**DIRECTIONS**: From the data below, return the exact lines starting at the line containing "时刻3是红色球，隐藏状态是盒子1的概率为：" and ending at the line containing "这样我们得到了后向概率的递推关系式如下：", both included, and nothing else.

---+---

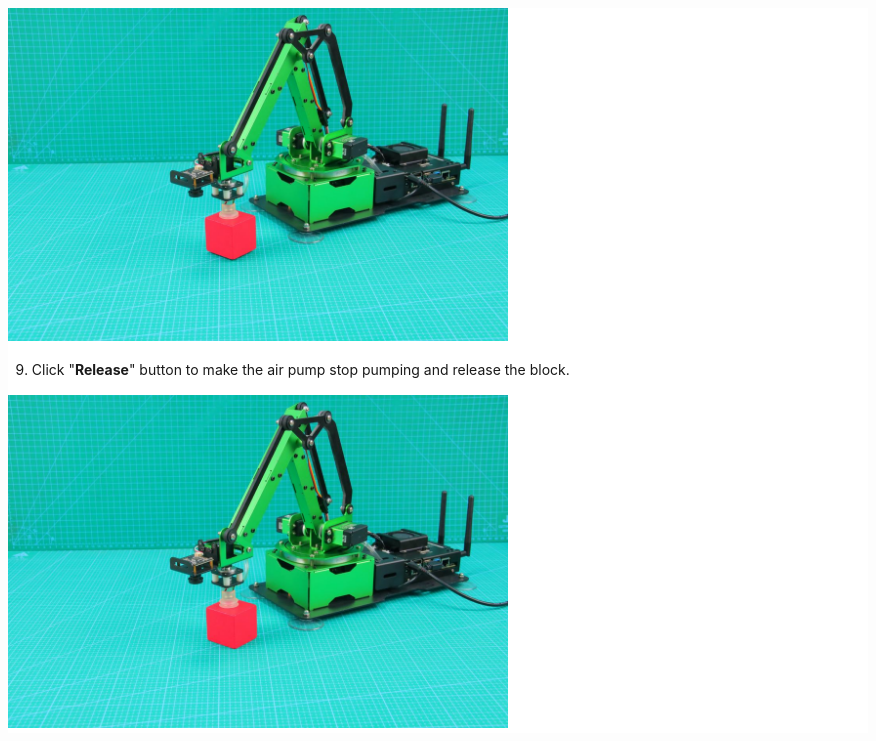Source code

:<img class="common_img" src="../_static/media/chapter_2/section_1/media/image32.jpeg" style="width:500px"  />

9. Click "**Release**" button to make the air pump stop pumping and release the block.

<img class="common_img" src="../_static/media/chapter_2/section_1/media/image33.jpeg" style="width:500px"  />
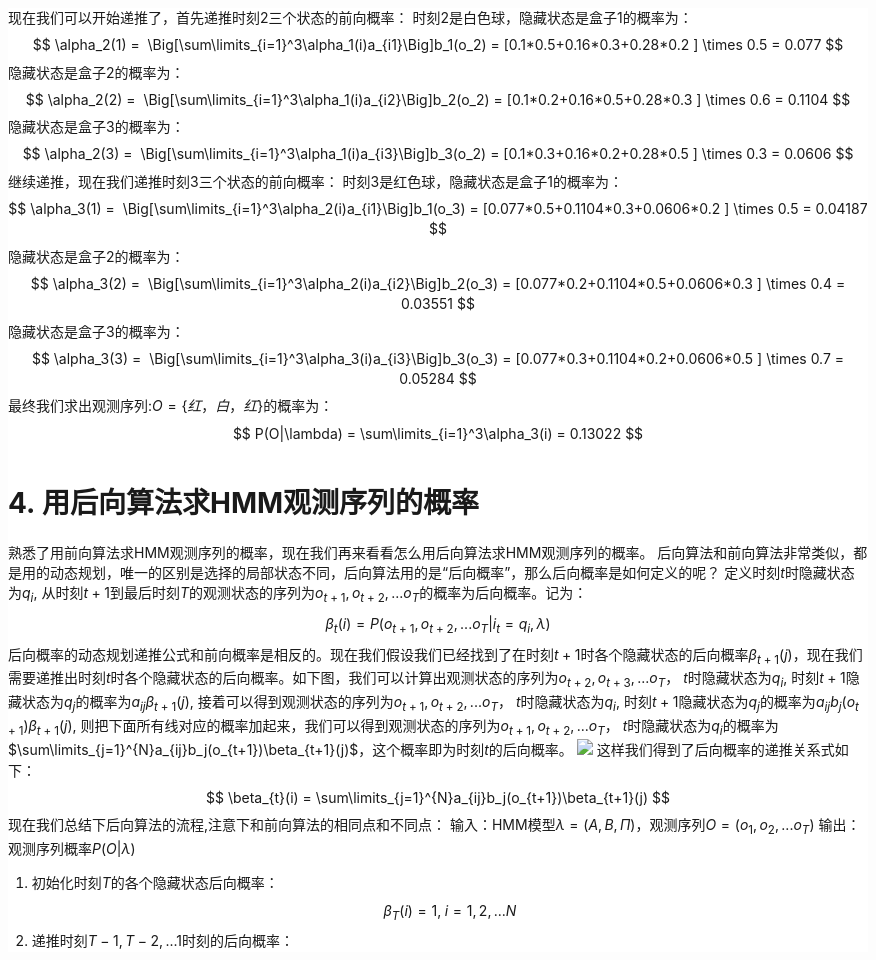 现在我们可以开始递推了，首先递推时刻2三个状态的前向概率：
时刻2是白色球，隐藏状态是盒子1的概率为：
$$
\alpha_2(1) =  \Big[\sum\limits_{i=1}^3\alpha_1(i)a_{i1}\Big]b_1(o_2) = [0.1*0.5+0.16*0.3+0.28*0.2 ] \times 0.5 = 0.077
$$
隐藏状态是盒子2的概率为：
$$
\alpha_2(2) =  \Big[\sum\limits_{i=1}^3\alpha_1(i)a_{i2}\Big]b_2(o_2) = [0.1*0.2+0.16*0.5+0.28*0.3 ] \times 0.6 = 0.1104
$$
隐藏状态是盒子3的概率为：
$$
\alpha_2(3) =  \Big[\sum\limits_{i=1}^3\alpha_1(i)a_{i3}\Big]b_3(o_2) = [0.1*0.3+0.16*0.2+0.28*0.5 ] \times 0.3 = 0.0606
$$
继续递推，现在我们递推时刻3三个状态的前向概率：
时刻3是红色球，隐藏状态是盒子1的概率为：
$$
\alpha_3(1) =  \Big[\sum\limits_{i=1}^3\alpha_2(i)a_{i1}\Big]b_1(o_3) = [0.077*0.5+0.1104*0.3+0.0606*0.2 ] \times 0.5 = 0.04187
$$
隐藏状态是盒子2的概率为：
$$
\alpha_3(2) =  \Big[\sum\limits_{i=1}^3\alpha_2(i)a_{i2}\Big]b_2(o_3) = [0.077*0.2+0.1104*0.5+0.0606*0.3 ] \times 0.4 = 0.03551
$$
隐藏状态是盒子3的概率为：
$$
\alpha_3(3) =  \Big[\sum\limits_{i=1}^3\alpha_3(i)a_{i3}\Big]b_3(o_3) = [0.077*0.3+0.1104*0.2+0.0606*0.5 ] \times 0.7 = 0.05284
$$
最终我们求出观测序列:$O=\{红，白，红\}$的概率为：
$$
P(O|\lambda) = \sum\limits_{i=1}^3\alpha_3(i) = 0.13022 
$$
# 4. 用后向算法求HMM观测序列的概率
熟悉了用前向算法求HMM观测序列的概率，现在我们再来看看怎么用后向算法求HMM观测序列的概率。
后向算法和前向算法非常类似，都是用的动态规划，唯一的区别是选择的局部状态不同，后向算法用的是“后向概率”，那么后向概率是如何定义的呢？
定义时刻$t$时隐藏状态为$q_i$, 从时刻$t+1$到最后时刻$T$的观测状态的序列为$o_{t+1},o_{t+2},...o_T$的概率为后向概率。记为：
$$
\beta_t(i) = P(o_{t+1},o_{t+2},...o_T| i_t =q_i , \lambda)
$$
后向概率的动态规划递推公式和前向概率是相反的。现在我们假设我们已经找到了在时刻$t+1$时各个隐藏状态的后向概率$\beta_{t+1}(j)$，现在我们需要递推出时刻$t$时各个隐藏状态的后向概率。如下图，我们可以计算出观测状态的序列为$o_{t+2},o_{t+3},...o_T$， $t$时隐藏状态为$q_i$, 时刻$t+1$隐藏状态为$q_j$的概率为$a_{ij}\beta_{t+1}(j)$, 接着可以得到观测状态的序列为$o_{t+1},o_{t+2},...o_T$， $t$时隐藏状态为$q_i$, 时刻$t+1$隐藏状态为$q_j$的概率为$a_{ij}b_j(o_{t+1})\beta_{t+1}(j)$, 则把下面所有线对应的概率加起来，我们可以得到观测状态的序列为$o_{t+1},o_{t+2},...o_T$， $t$时隐藏状态为$q_i$的概率为$\sum\limits_{j=1}^{N}a_{ij}b_j(o_{t+1})\beta_{t+1}(j)$，这个概率即为时刻$t$的后向概率。
![](https://images2015.cnblogs.com/blog/1042406/201706/1042406-20170607172032606-996787196.png)
这样我们得到了后向概率的递推关系式如下：
$$
\beta_{t}(i) = \sum\limits_{j=1}^{N}a_{ij}b_j(o_{t+1})\beta_{t+1}(j)
$$
现在我们总结下后向算法的流程,注意下和前向算法的相同点和不同点：
输入：HMM模型$\lambda = (A, B, \Pi)$，观测序列$O=(o_1,o_2,...o_T)$
输出：观测序列概率$P(O|\lambda)$
1) 初始化时刻$T$的各个隐藏状态后向概率：
$$
\beta_T(i) = 1,\; i=1,2,...N
$$
2) 递推时刻$T-1,T-2,...1$时刻的后向概率：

---+---

**RESULT FOR THIS EXERCISE**:
时刻3是红色球，隐藏状态是盒子1的概率为：
$$
\alpha_3(1) =  \Big[\sum\limits_{i=1}^3\alpha_2(i)a_{i1}\Big]b_1(o_3) = [0.077*0.5+0.1104*0.3+0.0606*0.2 ] \times 0.5 = 0.04187
$$
隐藏状态是盒子2的概率为：
$$
\alpha_3(2) =  \Big[\sum\limits_{i=1}^3\alpha_2(i)a_{i2}\Big]b_2(o_3) = [0.077*0.2+0.1104*0.5+0.0606*0.3 ] \times 0.4 = 0.03551
$$
隐藏状态是盒子3的概率为：
$$
\alpha_3(3) =  \Big[\sum\limits_{i=1}^3\alpha_3(i)a_{i3}\Big]b_3(o_3) = [0.077*0.3+0.1104*0.2+0.0606*0.5 ] \times 0.7 = 0.05284
$$
最终我们求出观测序列:$O=\{红，白，红\}$的概率为：
$$
P(O|\lambda) = \sum\limits_{i=1}^3\alpha_3(i) = 0.13022 
$$
# 4. 用后向算法求HMM观测序列的概率
熟悉了用前向算法求HMM观测序列的概率，现在我们再来看看怎么用后向算法求HMM观测序列的概率。
后向算法和前向算法非常类似，都是用的动态规划，唯一的区别是选择的局部状态不同，后向算法用的是“后向概率”，那么后向概率是如何定义的呢？
定义时刻$t$时隐藏状态为$q_i$, 从时刻$t+1$到最后时刻$T$的观测状态的序列为$o_{t+1},o_{t+2},...o_T$的概率为后向概率。记为：
$$
\beta_t(i) = P(o_{t+1},o_{t+2},...o_T| i_t =q_i , \lambda)
$$
后向概率的动态规划递推公式和前向概率是相反的。现在我们假设我们已经找到了在时刻$t+1$时各个隐藏状态的后向概率$\beta_{t+1}(j)$，现在我们需要递推出时刻$t$时各个隐藏状态的后向概率。如下图，我们可以计算出观测状态的序列为$o_{t+2},o_{t+3},...o_T$， $t$时隐藏状态为$q_i$, 时刻$t+1$隐藏状态为$q_j$的概率为$a_{ij}\beta_{t+1}(j)$, 接着可以得到观测状态的序列为$o_{t+1},o_{t+2},...o_T$， $t$时隐藏状态为$q_i$, 时刻$t+1$隐藏状态为$q_j$的概率为$a_{ij}b_j(o_{t+1})\beta_{t+1}(j)$, 则把下面所有线对应的概率加起来，我们可以得到观测状态的序列为$o_{t+1},o_{t+2},...o_T$， $t$时隐藏状态为$q_i$的概率为$\sum\limits_{j=1}^{N}a_{ij}b_j(o_{t+1})\beta_{t+1}(j)$，这个概率即为时刻$t$的后向概率。
![](https://images2015.cnblogs.com/blog/1042406/201706/1042406-20170607172032606-996787196.png)
这样我们得到了后向概率的递推关系式如下：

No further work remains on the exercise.